▶ Task input:
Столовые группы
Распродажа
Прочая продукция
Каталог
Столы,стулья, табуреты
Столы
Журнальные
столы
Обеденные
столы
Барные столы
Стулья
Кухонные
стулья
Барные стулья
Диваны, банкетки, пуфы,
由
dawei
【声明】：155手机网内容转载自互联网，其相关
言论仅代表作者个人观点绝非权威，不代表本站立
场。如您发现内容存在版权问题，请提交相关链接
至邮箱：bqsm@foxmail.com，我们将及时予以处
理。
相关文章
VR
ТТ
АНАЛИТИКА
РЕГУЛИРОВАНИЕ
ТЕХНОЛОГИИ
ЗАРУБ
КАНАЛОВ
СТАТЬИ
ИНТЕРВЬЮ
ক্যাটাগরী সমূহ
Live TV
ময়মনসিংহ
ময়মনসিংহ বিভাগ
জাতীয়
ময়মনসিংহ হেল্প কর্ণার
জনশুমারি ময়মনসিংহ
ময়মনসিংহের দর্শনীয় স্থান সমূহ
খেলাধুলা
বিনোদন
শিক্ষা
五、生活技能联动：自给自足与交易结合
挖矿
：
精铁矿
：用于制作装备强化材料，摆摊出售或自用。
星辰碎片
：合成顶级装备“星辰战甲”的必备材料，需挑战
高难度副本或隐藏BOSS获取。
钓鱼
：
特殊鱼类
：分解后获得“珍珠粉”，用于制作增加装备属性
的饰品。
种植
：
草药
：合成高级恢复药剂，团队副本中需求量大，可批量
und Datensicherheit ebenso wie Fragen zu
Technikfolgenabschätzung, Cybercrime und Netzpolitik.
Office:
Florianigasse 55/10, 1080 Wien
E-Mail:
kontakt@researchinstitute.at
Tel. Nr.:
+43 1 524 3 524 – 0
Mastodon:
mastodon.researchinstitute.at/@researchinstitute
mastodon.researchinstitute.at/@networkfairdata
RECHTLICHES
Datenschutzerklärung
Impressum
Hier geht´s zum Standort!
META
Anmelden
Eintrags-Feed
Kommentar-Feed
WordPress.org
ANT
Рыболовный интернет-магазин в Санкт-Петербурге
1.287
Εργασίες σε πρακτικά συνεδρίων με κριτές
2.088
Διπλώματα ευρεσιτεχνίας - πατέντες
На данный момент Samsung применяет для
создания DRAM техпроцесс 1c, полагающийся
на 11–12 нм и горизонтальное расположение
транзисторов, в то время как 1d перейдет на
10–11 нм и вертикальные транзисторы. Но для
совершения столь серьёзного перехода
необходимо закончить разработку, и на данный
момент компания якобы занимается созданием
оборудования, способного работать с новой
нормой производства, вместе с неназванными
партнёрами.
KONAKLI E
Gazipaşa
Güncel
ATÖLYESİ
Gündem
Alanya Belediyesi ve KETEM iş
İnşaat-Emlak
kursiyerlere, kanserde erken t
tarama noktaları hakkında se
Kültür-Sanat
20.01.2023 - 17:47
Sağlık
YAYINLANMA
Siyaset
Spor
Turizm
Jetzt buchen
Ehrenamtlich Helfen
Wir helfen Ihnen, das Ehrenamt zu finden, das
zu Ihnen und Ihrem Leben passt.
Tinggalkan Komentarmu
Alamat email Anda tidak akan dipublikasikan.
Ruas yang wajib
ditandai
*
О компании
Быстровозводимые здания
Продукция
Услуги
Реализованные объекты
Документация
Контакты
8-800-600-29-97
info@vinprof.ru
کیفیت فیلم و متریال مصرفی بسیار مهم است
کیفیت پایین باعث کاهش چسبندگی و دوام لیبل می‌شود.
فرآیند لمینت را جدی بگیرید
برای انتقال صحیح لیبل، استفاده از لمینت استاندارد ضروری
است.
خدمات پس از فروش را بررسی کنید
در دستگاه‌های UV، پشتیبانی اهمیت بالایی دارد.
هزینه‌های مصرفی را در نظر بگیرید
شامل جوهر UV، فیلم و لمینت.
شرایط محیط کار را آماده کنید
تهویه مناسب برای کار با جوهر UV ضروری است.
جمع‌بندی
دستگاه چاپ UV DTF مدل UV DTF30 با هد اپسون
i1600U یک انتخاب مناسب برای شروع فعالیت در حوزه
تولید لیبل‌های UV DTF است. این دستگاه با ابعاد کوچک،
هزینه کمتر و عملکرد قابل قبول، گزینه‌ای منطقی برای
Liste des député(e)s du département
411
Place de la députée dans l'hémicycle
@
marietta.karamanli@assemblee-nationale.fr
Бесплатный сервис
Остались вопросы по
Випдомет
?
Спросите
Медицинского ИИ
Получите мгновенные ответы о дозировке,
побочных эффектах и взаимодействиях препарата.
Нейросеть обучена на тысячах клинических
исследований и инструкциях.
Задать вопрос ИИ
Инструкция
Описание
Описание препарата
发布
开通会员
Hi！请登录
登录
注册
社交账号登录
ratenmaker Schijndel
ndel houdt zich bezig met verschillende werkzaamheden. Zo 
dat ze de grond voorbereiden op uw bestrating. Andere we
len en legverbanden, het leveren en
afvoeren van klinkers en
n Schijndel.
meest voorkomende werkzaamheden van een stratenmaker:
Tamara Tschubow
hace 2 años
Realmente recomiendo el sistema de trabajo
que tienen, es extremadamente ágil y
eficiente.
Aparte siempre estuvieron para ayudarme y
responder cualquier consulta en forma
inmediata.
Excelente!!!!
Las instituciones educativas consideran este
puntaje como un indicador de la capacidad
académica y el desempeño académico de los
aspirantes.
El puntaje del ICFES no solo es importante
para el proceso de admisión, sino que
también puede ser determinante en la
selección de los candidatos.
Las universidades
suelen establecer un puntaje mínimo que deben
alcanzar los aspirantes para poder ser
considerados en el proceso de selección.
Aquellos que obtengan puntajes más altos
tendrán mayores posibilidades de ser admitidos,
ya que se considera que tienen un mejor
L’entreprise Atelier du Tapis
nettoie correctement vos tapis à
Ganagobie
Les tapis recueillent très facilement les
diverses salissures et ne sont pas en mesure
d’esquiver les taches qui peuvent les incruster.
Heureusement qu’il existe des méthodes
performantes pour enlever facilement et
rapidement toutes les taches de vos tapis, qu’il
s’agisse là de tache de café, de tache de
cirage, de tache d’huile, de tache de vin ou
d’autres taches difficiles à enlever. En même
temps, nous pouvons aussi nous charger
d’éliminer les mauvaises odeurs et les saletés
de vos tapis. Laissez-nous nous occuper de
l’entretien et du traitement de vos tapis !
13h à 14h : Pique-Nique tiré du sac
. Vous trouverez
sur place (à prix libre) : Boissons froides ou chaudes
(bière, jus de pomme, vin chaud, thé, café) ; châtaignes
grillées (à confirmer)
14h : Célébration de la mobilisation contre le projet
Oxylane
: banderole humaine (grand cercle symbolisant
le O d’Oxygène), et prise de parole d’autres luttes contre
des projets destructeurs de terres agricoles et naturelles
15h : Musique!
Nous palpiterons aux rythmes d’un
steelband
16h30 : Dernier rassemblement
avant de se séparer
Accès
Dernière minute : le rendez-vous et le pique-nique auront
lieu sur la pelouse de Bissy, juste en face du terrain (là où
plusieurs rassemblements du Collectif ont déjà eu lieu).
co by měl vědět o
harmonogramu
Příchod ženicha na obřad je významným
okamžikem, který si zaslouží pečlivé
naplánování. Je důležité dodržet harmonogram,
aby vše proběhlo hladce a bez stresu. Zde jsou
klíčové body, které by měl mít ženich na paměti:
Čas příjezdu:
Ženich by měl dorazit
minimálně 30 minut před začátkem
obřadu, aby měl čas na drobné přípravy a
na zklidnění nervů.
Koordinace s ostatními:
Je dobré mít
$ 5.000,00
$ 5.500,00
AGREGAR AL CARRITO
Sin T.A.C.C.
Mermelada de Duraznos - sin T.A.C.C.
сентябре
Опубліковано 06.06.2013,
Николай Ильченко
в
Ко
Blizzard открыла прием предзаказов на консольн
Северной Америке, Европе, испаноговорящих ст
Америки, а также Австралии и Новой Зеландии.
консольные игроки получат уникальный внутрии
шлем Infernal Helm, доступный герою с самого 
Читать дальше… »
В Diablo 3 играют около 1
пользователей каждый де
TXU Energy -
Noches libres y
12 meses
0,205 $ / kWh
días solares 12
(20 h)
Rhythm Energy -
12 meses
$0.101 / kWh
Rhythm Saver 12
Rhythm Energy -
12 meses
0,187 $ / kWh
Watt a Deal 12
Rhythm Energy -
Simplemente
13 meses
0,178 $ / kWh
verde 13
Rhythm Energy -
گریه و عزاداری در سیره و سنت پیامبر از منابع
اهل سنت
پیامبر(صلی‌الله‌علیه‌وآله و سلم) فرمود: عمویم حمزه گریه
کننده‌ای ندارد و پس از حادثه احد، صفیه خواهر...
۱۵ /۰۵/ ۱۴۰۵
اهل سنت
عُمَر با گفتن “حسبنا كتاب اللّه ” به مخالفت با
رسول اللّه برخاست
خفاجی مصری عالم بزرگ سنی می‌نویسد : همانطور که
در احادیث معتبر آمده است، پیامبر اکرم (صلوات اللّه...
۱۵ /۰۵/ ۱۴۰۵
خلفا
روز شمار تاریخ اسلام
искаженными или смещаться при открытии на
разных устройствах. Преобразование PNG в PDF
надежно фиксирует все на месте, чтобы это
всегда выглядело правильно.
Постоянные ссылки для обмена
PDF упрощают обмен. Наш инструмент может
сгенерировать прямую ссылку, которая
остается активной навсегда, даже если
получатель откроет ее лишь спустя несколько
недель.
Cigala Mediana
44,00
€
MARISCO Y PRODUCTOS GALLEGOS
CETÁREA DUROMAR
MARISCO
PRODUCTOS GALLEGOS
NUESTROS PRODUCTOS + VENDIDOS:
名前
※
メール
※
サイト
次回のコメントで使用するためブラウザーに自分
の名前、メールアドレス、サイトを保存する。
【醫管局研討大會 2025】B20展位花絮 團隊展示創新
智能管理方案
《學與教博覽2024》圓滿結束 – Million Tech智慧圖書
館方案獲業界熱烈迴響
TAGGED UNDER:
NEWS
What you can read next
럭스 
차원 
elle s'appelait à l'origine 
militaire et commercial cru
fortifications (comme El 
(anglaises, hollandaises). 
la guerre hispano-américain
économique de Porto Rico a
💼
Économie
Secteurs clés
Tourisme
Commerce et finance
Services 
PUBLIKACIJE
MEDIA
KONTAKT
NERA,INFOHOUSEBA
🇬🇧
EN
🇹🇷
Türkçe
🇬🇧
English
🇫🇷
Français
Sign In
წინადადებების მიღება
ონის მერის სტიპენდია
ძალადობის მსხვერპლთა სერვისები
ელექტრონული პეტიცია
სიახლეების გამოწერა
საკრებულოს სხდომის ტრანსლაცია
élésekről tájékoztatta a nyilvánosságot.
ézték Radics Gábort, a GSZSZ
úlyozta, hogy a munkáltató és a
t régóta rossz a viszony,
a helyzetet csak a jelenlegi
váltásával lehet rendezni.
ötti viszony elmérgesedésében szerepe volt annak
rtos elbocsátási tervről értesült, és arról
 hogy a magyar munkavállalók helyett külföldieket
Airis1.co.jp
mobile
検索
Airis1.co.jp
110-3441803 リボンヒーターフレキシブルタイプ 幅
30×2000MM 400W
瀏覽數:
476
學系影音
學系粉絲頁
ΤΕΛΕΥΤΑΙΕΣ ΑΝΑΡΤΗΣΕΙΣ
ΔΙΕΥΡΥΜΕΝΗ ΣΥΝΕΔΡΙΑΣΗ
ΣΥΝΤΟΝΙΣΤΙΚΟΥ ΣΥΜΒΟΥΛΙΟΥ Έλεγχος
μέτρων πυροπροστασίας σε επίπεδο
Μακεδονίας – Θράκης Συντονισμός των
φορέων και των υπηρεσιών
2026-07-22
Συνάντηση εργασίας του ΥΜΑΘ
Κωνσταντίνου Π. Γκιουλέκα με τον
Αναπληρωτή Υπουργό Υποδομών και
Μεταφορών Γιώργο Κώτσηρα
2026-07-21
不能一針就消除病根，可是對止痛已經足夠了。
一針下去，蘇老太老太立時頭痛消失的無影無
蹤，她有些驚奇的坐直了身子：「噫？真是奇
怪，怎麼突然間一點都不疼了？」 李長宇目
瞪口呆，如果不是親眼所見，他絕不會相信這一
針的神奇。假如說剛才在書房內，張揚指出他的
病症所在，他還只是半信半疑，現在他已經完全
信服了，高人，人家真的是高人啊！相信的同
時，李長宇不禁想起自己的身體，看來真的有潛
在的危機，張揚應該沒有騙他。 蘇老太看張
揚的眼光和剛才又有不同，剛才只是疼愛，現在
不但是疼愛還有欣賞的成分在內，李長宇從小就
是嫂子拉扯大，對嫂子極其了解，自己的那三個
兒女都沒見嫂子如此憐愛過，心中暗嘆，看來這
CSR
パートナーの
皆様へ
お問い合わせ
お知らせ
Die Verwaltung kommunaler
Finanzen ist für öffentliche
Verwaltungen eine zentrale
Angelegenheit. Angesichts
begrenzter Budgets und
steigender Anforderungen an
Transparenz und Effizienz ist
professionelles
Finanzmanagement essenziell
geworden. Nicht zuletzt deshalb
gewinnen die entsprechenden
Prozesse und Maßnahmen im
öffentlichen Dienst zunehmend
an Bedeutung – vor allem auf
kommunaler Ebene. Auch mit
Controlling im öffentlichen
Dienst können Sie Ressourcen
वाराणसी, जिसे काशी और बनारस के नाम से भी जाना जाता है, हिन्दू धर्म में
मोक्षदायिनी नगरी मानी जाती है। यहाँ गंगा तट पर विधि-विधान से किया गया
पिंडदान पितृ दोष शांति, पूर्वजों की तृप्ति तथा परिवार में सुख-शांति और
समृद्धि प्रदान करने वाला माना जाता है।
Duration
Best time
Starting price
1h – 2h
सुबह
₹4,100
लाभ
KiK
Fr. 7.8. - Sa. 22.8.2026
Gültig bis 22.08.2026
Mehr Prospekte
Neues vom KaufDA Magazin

▶ What is being asked: Find the word "kommunaler" in the listing above, then copy each line where it turns up.

▶ Your solution:
Die Verwaltung kommunaler
kommunaler Ebene. Auch mit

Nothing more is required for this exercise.